The closure of O'Shea's Casino to make way for a new entertainment and shopping district is the latest in what Las Vegas does best -- out with the old and in with the new.

The challenge is keeping up the demand, unlike the north end of the strip, where construction has become stagnant, and mainstays like the Sahara shut down after 59 years.

"There's absolutely nothing down here," said Richard Dapin, who is visiting Las Vegas from England.

More than locals are taking notice that progress just past Wynn and Encore has stopped.

Construction sites like the Echelon and Fontainebleau were once the place where dreams began. Now, they are surrounded by fences and covered with weeds.

"It's a dive. You see torn, flopping flags and things," said Ben Hicks, who is on his first trip to Las Vegas since he was a child.

But as one end struggles, the other side has a different story. Investors spent $925 million on active and recently finished projects, including the new Octavius Tower at Caesars Palace. Add to that, the new Linq project, which is slated for completion in 2013.

Jeremy Aguero, a principal at Applied Analysis said that fun is where the focus needs to be.

"The things that we're seeing along the Las Vegas strip aren't about building more hotel rooms, they're about building reasons to fill hotel rooms," Aguero said.

Currently, there are 150,000 rooms in Southern Nevada, and Aguero believes we need to see more than 90 percent occupancy before investors see a reason to build on the north end once again.

"They're spending so much money on these expensive places right (near Wynn and Encore), and on the same block, there's places kind of in ruins," said Clare Hicks.

"That hotel over there, the blue one, it was still being built two and a half years ago and it's still not finished," said Dapin, referring to the Fontainebleau resort project, which went bankrupt in 2009.

Aguero said the partially constructed, 700 foot tower is worth more for its salvageable value than its value as a completed project.

"I think there's some real development potential for that [location] over the long run, but not in the next five years or anything along those lines," said Aguero.

Tourists even pointed out several broken windows on the Fontainebleau tower as it ages without a tenant.
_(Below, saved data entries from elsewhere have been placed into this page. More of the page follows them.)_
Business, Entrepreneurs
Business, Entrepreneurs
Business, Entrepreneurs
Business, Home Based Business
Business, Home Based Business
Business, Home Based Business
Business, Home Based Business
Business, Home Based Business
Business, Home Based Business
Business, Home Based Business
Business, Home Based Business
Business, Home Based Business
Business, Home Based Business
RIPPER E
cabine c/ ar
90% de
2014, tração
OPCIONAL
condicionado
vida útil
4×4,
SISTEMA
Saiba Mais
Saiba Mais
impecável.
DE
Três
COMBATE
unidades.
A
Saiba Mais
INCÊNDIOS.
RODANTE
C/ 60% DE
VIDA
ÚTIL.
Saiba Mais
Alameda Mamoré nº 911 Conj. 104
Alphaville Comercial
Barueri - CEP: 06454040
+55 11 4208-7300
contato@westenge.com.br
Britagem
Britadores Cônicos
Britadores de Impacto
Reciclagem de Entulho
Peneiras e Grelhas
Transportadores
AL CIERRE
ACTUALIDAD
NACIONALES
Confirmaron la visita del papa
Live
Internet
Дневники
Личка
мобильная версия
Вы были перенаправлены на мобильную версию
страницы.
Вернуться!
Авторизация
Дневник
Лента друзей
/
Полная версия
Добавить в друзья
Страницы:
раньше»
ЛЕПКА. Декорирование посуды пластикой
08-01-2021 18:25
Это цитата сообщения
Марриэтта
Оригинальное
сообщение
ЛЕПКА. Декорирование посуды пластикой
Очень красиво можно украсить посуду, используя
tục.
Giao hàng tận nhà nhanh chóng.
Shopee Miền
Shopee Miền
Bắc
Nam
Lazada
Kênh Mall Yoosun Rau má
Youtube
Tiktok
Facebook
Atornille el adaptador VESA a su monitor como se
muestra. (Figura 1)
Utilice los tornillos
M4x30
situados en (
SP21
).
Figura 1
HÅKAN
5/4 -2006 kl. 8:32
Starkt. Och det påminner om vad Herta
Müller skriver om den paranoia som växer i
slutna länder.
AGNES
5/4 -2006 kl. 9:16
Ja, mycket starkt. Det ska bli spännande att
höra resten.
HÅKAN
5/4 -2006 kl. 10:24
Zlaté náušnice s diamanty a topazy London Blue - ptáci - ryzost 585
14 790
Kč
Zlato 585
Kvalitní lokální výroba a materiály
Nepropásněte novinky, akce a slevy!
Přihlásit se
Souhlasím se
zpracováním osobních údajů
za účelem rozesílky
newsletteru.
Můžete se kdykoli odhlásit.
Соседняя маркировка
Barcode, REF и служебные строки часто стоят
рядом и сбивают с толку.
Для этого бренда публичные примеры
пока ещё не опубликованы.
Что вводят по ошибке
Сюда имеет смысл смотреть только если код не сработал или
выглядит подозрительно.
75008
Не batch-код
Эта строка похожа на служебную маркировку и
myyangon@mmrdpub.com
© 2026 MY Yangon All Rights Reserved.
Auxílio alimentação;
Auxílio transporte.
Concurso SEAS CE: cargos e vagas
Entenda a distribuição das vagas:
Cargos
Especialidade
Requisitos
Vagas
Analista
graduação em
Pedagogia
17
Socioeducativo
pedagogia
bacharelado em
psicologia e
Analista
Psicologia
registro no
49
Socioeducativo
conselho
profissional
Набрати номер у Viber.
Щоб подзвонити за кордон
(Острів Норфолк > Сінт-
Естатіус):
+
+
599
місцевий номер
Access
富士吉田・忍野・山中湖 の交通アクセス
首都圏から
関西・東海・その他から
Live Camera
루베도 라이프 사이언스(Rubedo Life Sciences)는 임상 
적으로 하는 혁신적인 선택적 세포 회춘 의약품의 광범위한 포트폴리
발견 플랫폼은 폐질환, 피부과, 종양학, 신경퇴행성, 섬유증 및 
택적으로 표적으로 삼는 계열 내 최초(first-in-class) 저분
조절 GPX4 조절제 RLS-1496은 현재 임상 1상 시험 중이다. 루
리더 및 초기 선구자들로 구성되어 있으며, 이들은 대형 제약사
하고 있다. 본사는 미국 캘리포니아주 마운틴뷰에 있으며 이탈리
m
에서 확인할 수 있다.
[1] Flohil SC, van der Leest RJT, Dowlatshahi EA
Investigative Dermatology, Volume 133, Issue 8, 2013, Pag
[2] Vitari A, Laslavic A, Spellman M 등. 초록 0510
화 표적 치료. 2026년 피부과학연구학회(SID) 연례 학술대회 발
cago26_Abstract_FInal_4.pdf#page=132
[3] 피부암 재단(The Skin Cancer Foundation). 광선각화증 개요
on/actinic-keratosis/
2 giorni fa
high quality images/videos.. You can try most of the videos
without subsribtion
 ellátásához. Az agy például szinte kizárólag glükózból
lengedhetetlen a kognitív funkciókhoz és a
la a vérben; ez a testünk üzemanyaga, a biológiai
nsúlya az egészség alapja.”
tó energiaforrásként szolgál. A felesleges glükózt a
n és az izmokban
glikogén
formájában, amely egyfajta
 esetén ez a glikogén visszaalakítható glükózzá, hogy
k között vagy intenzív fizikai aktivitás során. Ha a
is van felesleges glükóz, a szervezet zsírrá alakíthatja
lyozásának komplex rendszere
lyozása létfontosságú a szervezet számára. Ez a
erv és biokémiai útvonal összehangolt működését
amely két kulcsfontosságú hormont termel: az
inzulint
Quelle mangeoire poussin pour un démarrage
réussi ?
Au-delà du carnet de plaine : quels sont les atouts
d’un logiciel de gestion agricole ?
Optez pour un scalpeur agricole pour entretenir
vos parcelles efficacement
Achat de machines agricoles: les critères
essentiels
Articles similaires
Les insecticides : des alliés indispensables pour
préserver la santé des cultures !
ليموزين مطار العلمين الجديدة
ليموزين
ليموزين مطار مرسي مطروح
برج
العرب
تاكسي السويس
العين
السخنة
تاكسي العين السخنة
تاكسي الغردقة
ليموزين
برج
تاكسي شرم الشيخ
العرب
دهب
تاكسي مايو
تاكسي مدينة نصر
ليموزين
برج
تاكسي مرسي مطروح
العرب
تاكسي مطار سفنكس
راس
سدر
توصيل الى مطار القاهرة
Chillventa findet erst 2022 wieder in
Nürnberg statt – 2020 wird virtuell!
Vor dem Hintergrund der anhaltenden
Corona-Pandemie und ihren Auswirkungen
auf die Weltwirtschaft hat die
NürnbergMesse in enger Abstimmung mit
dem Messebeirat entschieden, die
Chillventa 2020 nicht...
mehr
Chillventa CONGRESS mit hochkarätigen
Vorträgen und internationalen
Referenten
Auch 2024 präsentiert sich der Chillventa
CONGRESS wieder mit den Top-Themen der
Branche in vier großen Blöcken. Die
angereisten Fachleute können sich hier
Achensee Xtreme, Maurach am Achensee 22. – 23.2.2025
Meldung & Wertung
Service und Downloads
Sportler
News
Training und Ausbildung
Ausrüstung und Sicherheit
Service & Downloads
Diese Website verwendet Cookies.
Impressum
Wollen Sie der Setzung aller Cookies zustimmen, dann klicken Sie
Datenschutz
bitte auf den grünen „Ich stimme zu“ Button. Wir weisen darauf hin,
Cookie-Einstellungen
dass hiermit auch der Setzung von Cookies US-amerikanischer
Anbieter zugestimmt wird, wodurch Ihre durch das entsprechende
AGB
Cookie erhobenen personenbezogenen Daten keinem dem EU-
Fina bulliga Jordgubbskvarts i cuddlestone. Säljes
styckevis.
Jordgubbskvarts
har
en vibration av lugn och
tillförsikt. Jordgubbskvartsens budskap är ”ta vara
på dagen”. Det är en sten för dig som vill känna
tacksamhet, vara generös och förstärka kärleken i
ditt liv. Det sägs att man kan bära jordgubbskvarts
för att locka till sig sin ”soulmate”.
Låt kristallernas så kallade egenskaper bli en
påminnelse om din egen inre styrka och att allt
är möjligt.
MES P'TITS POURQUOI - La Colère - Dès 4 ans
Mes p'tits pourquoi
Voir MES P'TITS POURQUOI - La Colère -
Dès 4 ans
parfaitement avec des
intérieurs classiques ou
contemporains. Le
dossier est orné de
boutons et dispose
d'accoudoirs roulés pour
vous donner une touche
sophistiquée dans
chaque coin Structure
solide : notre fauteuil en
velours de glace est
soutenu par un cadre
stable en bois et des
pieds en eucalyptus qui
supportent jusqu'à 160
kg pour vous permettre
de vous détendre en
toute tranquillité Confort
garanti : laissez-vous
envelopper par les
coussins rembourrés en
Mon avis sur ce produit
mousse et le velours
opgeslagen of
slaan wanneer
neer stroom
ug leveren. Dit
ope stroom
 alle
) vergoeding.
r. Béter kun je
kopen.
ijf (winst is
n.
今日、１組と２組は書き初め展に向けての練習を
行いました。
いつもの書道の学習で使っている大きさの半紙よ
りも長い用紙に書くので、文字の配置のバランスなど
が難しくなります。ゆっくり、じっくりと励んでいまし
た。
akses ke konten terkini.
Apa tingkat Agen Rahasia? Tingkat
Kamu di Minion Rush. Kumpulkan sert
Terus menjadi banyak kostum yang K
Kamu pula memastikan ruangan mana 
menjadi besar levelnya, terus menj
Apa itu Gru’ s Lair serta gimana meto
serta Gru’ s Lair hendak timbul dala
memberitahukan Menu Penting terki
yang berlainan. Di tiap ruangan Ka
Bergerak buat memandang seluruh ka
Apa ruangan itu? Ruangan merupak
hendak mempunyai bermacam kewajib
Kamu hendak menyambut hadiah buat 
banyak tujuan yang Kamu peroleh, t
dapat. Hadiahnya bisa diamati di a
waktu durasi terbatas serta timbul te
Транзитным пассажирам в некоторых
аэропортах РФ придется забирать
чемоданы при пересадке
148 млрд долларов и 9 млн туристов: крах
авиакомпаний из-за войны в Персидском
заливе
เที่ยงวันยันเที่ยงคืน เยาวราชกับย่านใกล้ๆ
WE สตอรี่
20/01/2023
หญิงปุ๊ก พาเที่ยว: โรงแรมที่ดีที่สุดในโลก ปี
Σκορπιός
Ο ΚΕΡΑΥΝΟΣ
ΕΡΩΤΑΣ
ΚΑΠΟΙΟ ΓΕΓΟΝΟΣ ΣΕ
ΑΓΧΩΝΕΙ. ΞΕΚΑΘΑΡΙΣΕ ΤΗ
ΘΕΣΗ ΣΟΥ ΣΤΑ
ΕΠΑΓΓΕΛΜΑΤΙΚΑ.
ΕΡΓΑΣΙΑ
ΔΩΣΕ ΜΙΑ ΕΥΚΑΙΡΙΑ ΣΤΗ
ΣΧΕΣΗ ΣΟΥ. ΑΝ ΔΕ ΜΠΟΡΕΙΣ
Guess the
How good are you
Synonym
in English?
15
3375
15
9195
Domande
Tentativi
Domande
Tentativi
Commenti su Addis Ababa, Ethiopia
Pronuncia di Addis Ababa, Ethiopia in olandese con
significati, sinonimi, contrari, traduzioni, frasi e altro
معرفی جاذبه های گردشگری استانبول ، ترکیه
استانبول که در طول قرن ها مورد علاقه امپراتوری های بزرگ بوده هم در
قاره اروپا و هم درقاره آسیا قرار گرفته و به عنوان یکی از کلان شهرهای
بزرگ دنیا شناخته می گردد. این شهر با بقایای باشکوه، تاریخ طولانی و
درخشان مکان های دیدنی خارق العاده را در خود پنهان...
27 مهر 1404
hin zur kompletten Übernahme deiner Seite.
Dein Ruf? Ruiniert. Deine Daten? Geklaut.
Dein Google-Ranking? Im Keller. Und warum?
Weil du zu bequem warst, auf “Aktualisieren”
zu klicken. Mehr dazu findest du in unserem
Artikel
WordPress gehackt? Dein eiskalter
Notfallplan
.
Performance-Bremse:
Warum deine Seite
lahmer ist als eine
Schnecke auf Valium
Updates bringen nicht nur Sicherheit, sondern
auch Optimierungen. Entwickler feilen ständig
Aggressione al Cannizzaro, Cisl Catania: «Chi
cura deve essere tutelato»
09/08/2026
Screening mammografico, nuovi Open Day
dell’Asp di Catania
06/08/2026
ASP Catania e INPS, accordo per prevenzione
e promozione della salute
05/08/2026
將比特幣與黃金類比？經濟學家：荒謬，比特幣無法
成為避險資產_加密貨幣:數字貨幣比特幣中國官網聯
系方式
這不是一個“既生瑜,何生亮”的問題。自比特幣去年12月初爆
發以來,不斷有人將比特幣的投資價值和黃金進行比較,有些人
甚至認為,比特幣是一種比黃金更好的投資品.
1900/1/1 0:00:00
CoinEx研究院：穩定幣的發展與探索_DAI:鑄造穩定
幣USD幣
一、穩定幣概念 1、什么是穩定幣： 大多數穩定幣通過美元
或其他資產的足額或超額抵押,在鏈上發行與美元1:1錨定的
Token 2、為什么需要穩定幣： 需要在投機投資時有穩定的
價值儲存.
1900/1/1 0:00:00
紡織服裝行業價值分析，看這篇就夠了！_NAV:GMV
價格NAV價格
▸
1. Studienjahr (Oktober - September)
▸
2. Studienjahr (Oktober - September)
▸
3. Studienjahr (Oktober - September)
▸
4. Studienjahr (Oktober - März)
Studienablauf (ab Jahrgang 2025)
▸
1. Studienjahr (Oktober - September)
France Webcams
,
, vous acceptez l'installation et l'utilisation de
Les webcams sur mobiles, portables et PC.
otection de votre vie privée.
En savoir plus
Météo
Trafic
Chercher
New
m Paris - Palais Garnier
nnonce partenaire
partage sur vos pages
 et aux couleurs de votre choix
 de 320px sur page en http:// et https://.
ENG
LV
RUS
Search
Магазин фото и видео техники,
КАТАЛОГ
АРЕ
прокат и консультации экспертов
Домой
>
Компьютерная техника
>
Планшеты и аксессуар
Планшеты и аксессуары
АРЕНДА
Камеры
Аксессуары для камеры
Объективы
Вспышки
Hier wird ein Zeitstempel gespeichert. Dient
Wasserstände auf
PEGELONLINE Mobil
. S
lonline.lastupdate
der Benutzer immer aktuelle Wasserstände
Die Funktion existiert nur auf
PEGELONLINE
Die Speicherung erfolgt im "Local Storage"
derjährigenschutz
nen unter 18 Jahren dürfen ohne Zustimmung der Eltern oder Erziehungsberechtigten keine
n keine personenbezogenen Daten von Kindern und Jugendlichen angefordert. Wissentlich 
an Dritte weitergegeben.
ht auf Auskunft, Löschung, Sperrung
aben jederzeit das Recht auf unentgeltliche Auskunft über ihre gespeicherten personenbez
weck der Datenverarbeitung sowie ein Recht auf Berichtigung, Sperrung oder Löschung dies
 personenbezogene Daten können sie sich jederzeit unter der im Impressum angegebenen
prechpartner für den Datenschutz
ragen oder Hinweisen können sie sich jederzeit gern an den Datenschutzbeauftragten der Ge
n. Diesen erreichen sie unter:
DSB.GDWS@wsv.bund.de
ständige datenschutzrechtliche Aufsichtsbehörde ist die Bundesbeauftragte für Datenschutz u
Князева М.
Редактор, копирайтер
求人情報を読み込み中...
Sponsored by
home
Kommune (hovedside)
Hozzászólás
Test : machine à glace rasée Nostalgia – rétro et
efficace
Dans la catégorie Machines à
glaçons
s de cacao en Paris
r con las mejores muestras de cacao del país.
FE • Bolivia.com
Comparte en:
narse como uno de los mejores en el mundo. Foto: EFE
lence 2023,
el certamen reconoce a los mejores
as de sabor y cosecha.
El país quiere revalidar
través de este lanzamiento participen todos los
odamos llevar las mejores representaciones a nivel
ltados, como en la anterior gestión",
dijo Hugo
Aguero believes the tourism industry has bottomed out, and is starting to come back. Just give it time.

"There's this natural evolution to the Las Vegas strip - that it's always kind of evolving, and sometimes that evolution looks like a partially completed Fontainebleau, and other times it looks like Wynn and Encore," Aguero explained, also pointing out that visitor volume rose last year, and there were more occupied hotel rooms than any point in Southern Nevada history.